Biotechnology
Advances in stem cell biology have greatly accelerated research in regenerative medicine, defined as “a field that involves replacing, engineering, or regenerating human cells, tissues, or organs to establish, restore, or enhance normal function.” While there is still much progress to be made, specifically more widespread clinical benefits, the usage of cell-based products in regenerative medicine is key to innovation in the field.
The US FDA issues and enforces regulations to prevent the introduction and spreading of infectious diseases, and because the regulatory framework is based on risk levels, human cells, tissues, and cellular and tissue-based products are split into categories that require and do not require premarket approval. Biologic products are regulated under this framework as requiring to be studied for investigational new drugs, with manufacturers of biologics needing to submit a biologics license application to the FDA for approval before marketing the product or using it in clinical trials. This process can be drawn out and cumbersome, so the FDA has established expedited programs for new therapy development, especially if the therapy is aimed at life threatening conditions. One of these programs is the expedited program for Regenerative Medicine Advanced Therapies (RMAT), part of the 21st Century Cures Act. As of the end of 2017, the FDA had processed 43 requests for products to designated as RMAT and receive expedited approval, acting on 35 of them and granting the designation to 13 of them.

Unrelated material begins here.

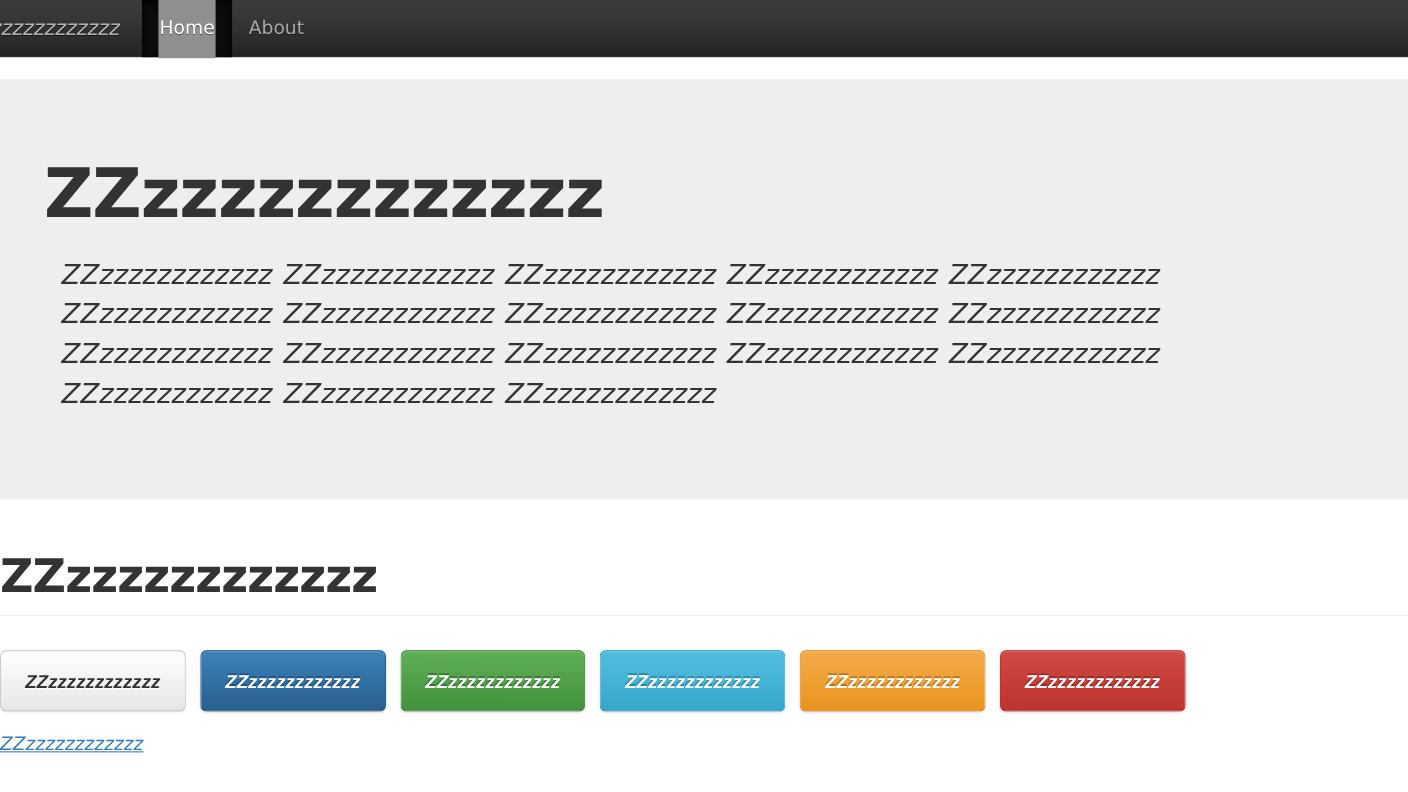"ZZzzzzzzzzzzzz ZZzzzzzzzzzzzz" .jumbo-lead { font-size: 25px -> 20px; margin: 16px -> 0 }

The FDA is also incorporating new expedited processes for companies to obtain approval, such as providing tools to incentivize small groups of doctors to collaborate on a regenerative medicine product, which will lead to each of the members of the groups receiving a biologics license. The manufacturers of the product would need to agree on a common manufacturing process and a common clinical trial process, and then the sites that are participating in the clinical trial would submit efficacy data as part of a biologics application. If there is a favorable benefit-risk profile, the FDA may use that data to determine the safety and efficacy of the drug, expediting the process.